ЛГ: Мы можем говорить лишь о том, насколько она была правильной и умелой. Он действовал неэффективно. Те методы и средства, которые он использовал, не убедили многих людей, и это правда. Но если говорить в контексте государственности, то тут значение действий, направленных на возвращение нам памяти, огромно.

- Что удалось сделать на сегодняшний день в этой сфере?

ЛГ: Во-первых, у нас есть Книга памяти. Там есть некоторые ошибки, но главное, что государство приложило титанические усилия, чтобы посчитать хотя бы приблизительно, сколько погибло и установить имена этих людей. А то ведь это был ужас, что мы не знали, сколько погибло людей, как их звали даже… Во-вторых, у нас есть мемориал, посвященный этому событию. У нас есть место почитания погибших. И это важно.

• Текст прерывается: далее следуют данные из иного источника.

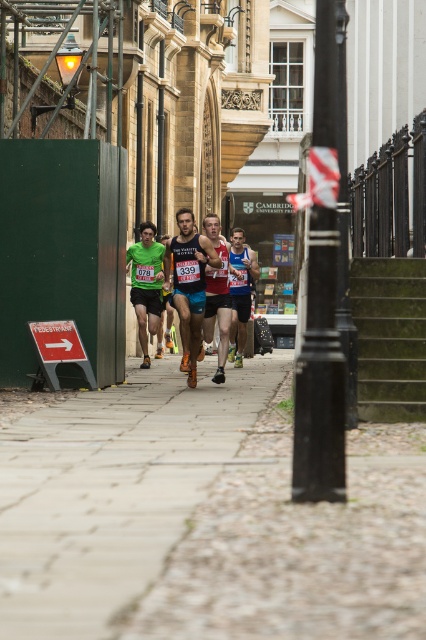
Is green fabric runner at center wider than reddish-brown fabric running at center?

Indeed, green fabric runner at center has a greater width compared to reddish-brown fabric running at center.

At what (x,y) coordinates should I click in order to perform the action: click on green fabric runner at center. Please return your answer as a coordinate pair (x, y). Image resolution: width=426 pixels, height=640 pixels. Looking at the image, I should click on [x=146, y=284].

Is point (198, 288) behind point (230, 307)?

No, it is in front of (230, 307).

Is point (175, 305) behind point (207, 276)?

No, (175, 305) is in front of (207, 276).

Where is `matte blue shorts at center`? This screenshot has width=426, height=640. matte blue shorts at center is located at coordinates (189, 285).

Can you confirm if concrete paving at center is positioned below blue fabric running suit at center?

Indeed, concrete paving at center is positioned under blue fabric running suit at center.

Can you confirm if concrete paving at center is positioned above blue fabric running suit at center?

No.

Between point (48, 513) and point (232, 285), which one is positioned in front?

Positioned in front is point (48, 513).

Where is `concrete paving at center`? This screenshot has width=426, height=640. concrete paving at center is located at coordinates (114, 488).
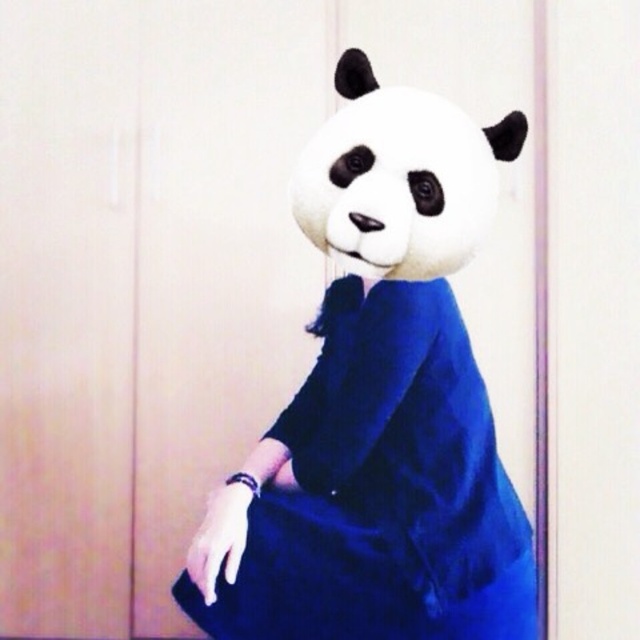
You are standing in front of a wooden door and see a person wearing a panda head mask and a blue dress. There is a point at coordinates (381, 490). What is located at that point?

The point at (381, 490) is where the velvet blue dress at center is located.

You are a photographer setting up a shoot in front of a light wooden door. You have a velvet blue dress at center and a white plush panda at center. Where should you position the camera to capture both objects in the frame without cropping either?

Position the camera so that the white plush panda at center is above the velvet blue dress at center, as the velvet blue dress at center is located below the white plush panda at center.

You are standing in front of the door and see two points marked on the image. Which point is closer to you, point (248, 572) or point (349, 104)?

Point (349, 104) is closer to you because point (248, 572) is behind it.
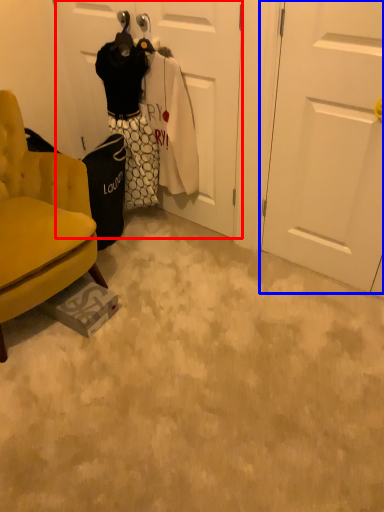
Question: Among these objects, which one is farthest to the camera, door (highlighted by a red box) or door (highlighted by a blue box)?

Choices:
 (A) door
 (B) door

Answer: (A)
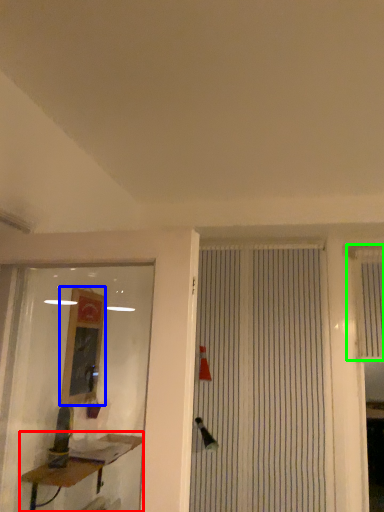
Question: Based on their relative distances, which object is farther from table (highlighted by a red box)? Choose from job (highlighted by a blue box) and shutter (highlighted by a green box).

Choices:
 (A) job
 (B) shutter

Answer: (B)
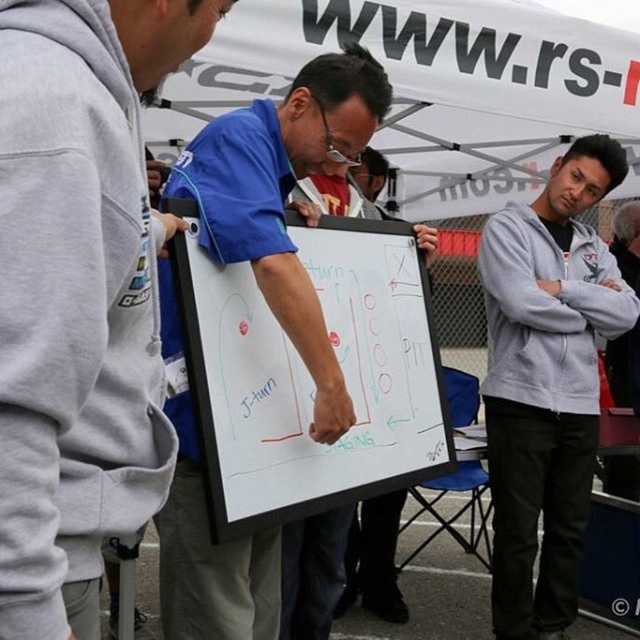
Can you confirm if gray fleece hoodie at left is positioned to the right of whiteboard at center?

In fact, gray fleece hoodie at left is to the left of whiteboard at center.

Does gray fleece hoodie at left have a larger size compared to whiteboard at center?

Yes.

Where is `gray fleece hoodie at left`? The height and width of the screenshot is (640, 640). gray fleece hoodie at left is located at coordinates click(80, 296).

Does white matte clipboard at center appear over whiteboard at center?

Yes.

Who is more forward, (378, 225) or (339, 176)?

Positioned in front is point (378, 225).

The image size is (640, 640). Describe the element at coordinates (308, 374) in the screenshot. I see `white matte clipboard at center` at that location.

The image size is (640, 640). Identify the location of white matte clipboard at center. (308, 374).

Is gray fleece hoodie at left taller than white matte clipboard at center?

Yes.

Find the location of a particular element. gray fleece hoodie at left is located at coordinates (80, 296).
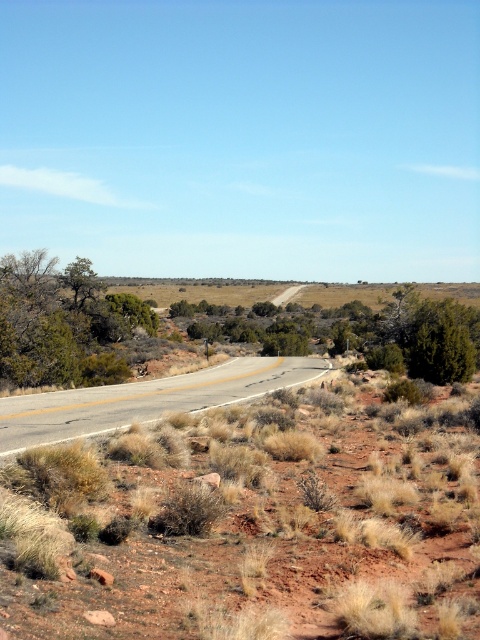
Question: Which point is closer to the camera?

Choices:
 (A) green shrubbery at center
 (B) asphalt road at center
 (C) dry grass at center

Answer: (C)

Question: Is green shrubbery at center thinner than asphalt road at center?

Choices:
 (A) no
 (B) yes

Answer: (A)

Question: Does dry grass at center have a lesser width compared to asphalt road at center?

Choices:
 (A) no
 (B) yes

Answer: (A)

Question: Does dry grass at center appear under asphalt road at center?

Choices:
 (A) no
 (B) yes

Answer: (A)

Question: Based on their relative distances, which object is nearer to the dry grass at center?

Choices:
 (A) asphalt road at center
 (B) green shrubbery at center

Answer: (A)

Question: Among these objects, which one is nearest to the camera?

Choices:
 (A) dry grass at center
 (B) asphalt road at center

Answer: (A)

 - Ряд историков критикуют способ формулирования объединяющей идеи для народа на трагедии – мол, в таком случае нация выйдет неполноценной. Лучше воспитывать подрастающее поколение на темах подвигов и успехов, чем на поминках.

ЛГ: Я с этим не согласна. Это не тот метод. Давайте посмотрим, для сравнения, как проходит политика памяти в России. Лучше формировать идентичность на воспоминаниях о войне? Вряд ли, ведь война – это убийство. Если вы посмотрите на элементы такой памяти, вы увидите, что там нет человека. Там есть государство-победитель, лидер-победитель. Гуманистический аспект напрочь отсутствует. Память о голодоморе учит нас быть гуманистами, уважать жизнь и человека.

-  А «танцы на костях»? Способствует ли это становлению идентичности?

ЛГ: Украинская идентичность давно сформирована. Эта проблема из нашего сознания никуда не ушла. Я давно исследую это проблему. Политизация идентичности произошла еще в 1917-1920 гг. Когда советское правительство проводило перепись в 1920 году Красной армии, то в графе национальность ожидалось повторение того, что было в переписи 1897 года – то есть что люди себя назовут «православный», «католик», «иудей». Но вышло совсем по-другому. Люди себя назвали четко – «украинец», «русский», «еврей», «поляк», и т.д. То есть, уже тогда идентичность была сформирована. И украинская – тоже.

-  Дает ли о себе знать у наших людей генетическая память о голодоморе?

ЛГ: Да. Если разыскать и почитать документы (особенно архивы органов внутренних дел), вы увидите это влияние. Эта память передавалась. Хотя, конечно, советская система ее «корректировала», но полностью искоренить не могла. Слишком сильной была травма – такие вещи никогда не уходят из массового сознания.